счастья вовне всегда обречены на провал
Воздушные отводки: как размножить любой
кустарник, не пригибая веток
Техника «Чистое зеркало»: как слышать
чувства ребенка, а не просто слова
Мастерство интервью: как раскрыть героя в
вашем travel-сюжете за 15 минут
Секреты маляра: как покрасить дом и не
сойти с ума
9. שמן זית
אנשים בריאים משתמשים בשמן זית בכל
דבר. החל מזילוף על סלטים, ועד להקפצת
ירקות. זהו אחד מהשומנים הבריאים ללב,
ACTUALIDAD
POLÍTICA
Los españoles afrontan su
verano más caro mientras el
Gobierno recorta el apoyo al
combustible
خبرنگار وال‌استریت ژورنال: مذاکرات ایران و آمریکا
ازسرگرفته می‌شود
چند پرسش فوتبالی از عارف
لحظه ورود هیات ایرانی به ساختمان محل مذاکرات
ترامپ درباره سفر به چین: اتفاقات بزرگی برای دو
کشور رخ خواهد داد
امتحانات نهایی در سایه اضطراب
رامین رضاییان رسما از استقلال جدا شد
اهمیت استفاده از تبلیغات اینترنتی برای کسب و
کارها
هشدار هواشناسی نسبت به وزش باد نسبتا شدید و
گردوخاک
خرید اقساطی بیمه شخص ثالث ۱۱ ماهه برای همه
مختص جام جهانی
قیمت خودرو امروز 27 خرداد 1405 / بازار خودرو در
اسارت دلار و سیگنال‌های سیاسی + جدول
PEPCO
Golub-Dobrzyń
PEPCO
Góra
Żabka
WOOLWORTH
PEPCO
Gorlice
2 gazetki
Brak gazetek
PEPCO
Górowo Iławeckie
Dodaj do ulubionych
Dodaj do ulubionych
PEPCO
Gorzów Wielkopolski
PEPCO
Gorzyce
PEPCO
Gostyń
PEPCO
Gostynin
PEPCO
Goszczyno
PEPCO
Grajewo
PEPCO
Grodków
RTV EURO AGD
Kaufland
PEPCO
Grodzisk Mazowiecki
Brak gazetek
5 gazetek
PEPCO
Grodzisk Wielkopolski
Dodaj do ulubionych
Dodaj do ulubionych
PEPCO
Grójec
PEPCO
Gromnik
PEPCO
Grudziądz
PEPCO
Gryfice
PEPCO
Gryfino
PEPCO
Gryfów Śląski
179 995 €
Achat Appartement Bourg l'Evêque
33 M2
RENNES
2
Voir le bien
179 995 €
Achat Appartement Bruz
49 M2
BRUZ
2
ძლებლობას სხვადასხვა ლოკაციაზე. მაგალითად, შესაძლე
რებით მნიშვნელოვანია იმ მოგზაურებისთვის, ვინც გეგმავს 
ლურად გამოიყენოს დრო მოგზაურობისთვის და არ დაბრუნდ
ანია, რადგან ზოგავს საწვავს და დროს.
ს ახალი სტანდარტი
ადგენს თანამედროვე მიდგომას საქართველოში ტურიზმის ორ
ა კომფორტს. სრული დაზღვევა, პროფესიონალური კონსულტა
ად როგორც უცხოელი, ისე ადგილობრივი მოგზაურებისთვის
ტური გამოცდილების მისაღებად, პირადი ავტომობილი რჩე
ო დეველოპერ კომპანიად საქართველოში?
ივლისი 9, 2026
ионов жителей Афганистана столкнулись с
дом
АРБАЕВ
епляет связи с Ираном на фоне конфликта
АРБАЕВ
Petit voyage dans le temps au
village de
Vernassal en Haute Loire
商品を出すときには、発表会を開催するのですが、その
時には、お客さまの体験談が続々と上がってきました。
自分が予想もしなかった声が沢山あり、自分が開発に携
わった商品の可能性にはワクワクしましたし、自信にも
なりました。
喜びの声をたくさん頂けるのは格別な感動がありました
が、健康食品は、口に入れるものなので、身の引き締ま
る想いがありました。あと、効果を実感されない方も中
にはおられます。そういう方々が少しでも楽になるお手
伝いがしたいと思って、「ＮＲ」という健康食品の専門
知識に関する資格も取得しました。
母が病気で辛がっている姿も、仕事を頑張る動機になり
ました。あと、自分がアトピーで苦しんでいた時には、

§ What you need to do: Please turn the material above into a Markdown table with two columns, Row and Line, numbering each non-blank line in order and leaving out blank lines.

§ Reply:
| Row | Line |
|---|---|
| 1 | счастья вовне всегда обречены на провал |
| 2 | Воздушные отводки: как размножить любой |
| 3 | кустарник, не пригибая веток |
| 4 | Техника «Чистое зеркало»: как слышать |
| 5 | чувства ребенка, а не просто слова |
| 6 | Мастерство интервью: как раскрыть героя в |
| 7 | вашем travel-сюжете за 15 минут |
| 8 | Секреты маляра: как покрасить дом и не |
| 9 | сойти с ума |
| 10 | 9. שמן זית |
| 11 | אנשים בריאים משתמשים בשמן זית בכל |
| 12 | דבר. החל מזילוף על סלטים, ועד להקפצת |
| 13 | ירקות. זהו אחד מהשומנים הבריאים ללב, |
| 14 | ACTUALIDAD |
| 15 | POLÍTICA |
| 16 | Los españoles afrontan su |
| 17 | verano más caro mientras el |
| 18 | Gobierno recorta el apoyo al |
| 19 | combustible |
| 20 | خبرنگار وال‌استریت ژورنال: مذاکرات ایران و آمریکا |
| 21 | ازسرگرفته می‌شود |
| 22 | چند پرسش فوتبالی از عارف |
| 23 | لحظه ورود هیات ایرانی به ساختمان محل مذاکرات |
| 24 | ترامپ درباره سفر به چین: اتفاقات بزرگی برای دو |
| 25 | کشور رخ خواهد داد |
| 26 | امتحانات نهایی در سایه اضطراب |
| 27 | رامین رضاییان رسما از استقلال جدا شد |
| 28 | اهمیت استفاده از تبلیغات اینترنتی برای کسب و |
| 29 | کارها |
| 30 | هشدار هواشناسی نسبت به وزش باد نسبتا شدید و |
| 31 | گردوخاک |
| 32 | خرید اقساطی بیمه شخص ثالث ۱۱ ماهه برای همه |
| 33 | مختص جام جهانی |
| 34 | قیمت خودرو امروز 27 خرداد 1405 / بازار خودرو در |
| 35 | اسارت دلار و سیگنال‌های سیاسی + جدول |
| 36 | PEPCO |
| 37 | Golub-Dobrzyń |
| 38 | PEPCO |
| 39 | Góra |
| 40 | Żabka |
| 41 | WOOLWORTH |
| 42 | PEPCO |
| 43 | Gorlice |
| 44 | 2 gazetki |
| 45 | Brak gazetek |
| 46 | PEPCO |
| 47 | Górowo Iławeckie |
| 48 | Dodaj do ulubionych |
| 49 | Dodaj do ulubionych |
| 50 | PEPCO |
| 51 | Gorzów Wielkopolski |
| 52 | PEPCO |
| 53 | Gorzyce |
| 54 | PEPCO |
| 55 | Gostyń |
| 56 | PEPCO |
| 57 | Gostynin |
| 58 | PEPCO |
| 59 | Goszczyno |
| 60 | PEPCO |
| 61 | Grajewo |
| 62 | PEPCO |
| 63 | Grodków |
| 64 | RTV EURO AGD |
| 65 | Kaufland |
| 66 | PEPCO |
| 67 | Grodzisk Mazowiecki |
| 68 | Brak gazetek |
| 69 | 5 gazetek |
| 70 | PEPCO |
| 71 | Grodzisk Wielkopolski |
| 72 | Dodaj do ulubionych |
| 73 | Dodaj do ulubionych |
| 74 | PEPCO |
| 75 | Grójec |
| 76 | PEPCO |
| 77 | Gromnik |
| 78 | PEPCO |
| 79 | Grudziądz |
| 80 | PEPCO |
| 81 | Gryfice |
| 82 | PEPCO |
| 83 | Gryfino |
| 84 | PEPCO |
| 85 | Gryfów Śląski |
| 86 | 179 995 € |
| 87 | Achat Appartement Bourg l'Evêque |
| 88 | 33 M2 |
| 89 | RENNES |
| 90 | 2 |
| 91 | Voir le bien |
| 92 | 179 995 € |
| 93 | Achat Appartement Bruz |
| 94 | 49 M2 |
| 95 | BRUZ |
| 96 | 2 |
| 97 | ძლებლობას სხვადასხვა ლოკაციაზე. მაგალითად, შესაძლე |
| 98 | რებით მნიშვნელოვანია იმ მოგზაურებისთვის, ვინც გეგმავს  |
| 99 | ლურად გამოიყენოს დრო მოგზაურობისთვის და არ დაბრუნდ |
| 100 | ანია, რადგან ზოგავს საწვავს და დროს. |
| 101 | ს ახალი სტანდარტი |
| 102 | ადგენს თანამედროვე მიდგომას საქართველოში ტურიზმის ორ |
| 103 | ა კომფორტს. სრული დაზღვევა, პროფესიონალური კონსულტა |
| 104 | ად როგორც უცხოელი, ისე ადგილობრივი მოგზაურებისთვის |
| 105 | ტური გამოცდილების მისაღებად, პირადი ავტომობილი რჩე |
| 106 | ო დეველოპერ კომპანიად საქართველოში? |
| 107 | ივლისი 9, 2026 |
| 108 | ионов жителей Афганистана столкнулись с |
| 109 | дом |
| 110 | АРБАЕВ |
| 111 | епляет связи с Ираном на фоне конфликта |
| 112 | АРБАЕВ |
| 113 | Petit voyage dans le temps au |
| 114 | village de |
| 115 | Vernassal en Haute Loire |
| 116 | 商品を出すときには、発表会を開催するのですが、その |
| 117 | 時には、お客さまの体験談が続々と上がってきました。 |
| 118 | 自分が予想もしなかった声が沢山あり、自分が開発に携 |
| 119 | わった商品の可能性にはワクワクしましたし、自信にも |
| 120 | なりました。 |
| 121 | 喜びの声をたくさん頂けるのは格別な感動がありました |
| 122 | が、健康食品は、口に入れるものなので、身の引き締ま |
| 123 | る想いがありました。あと、効果を実感されない方も中 |
| 124 | にはおられます。そういう方々が少しでも楽になるお手 |
| 125 | 伝いがしたいと思って、「ＮＲ」という健康食品の専門 |
| 126 | 知識に関する資格も取得しました。 |
| 127 | 母が病気で辛がっている姿も、仕事を頑張る動機になり |
| 128 | ました。あと、自分がアトピーで苦しんでいた時には、 |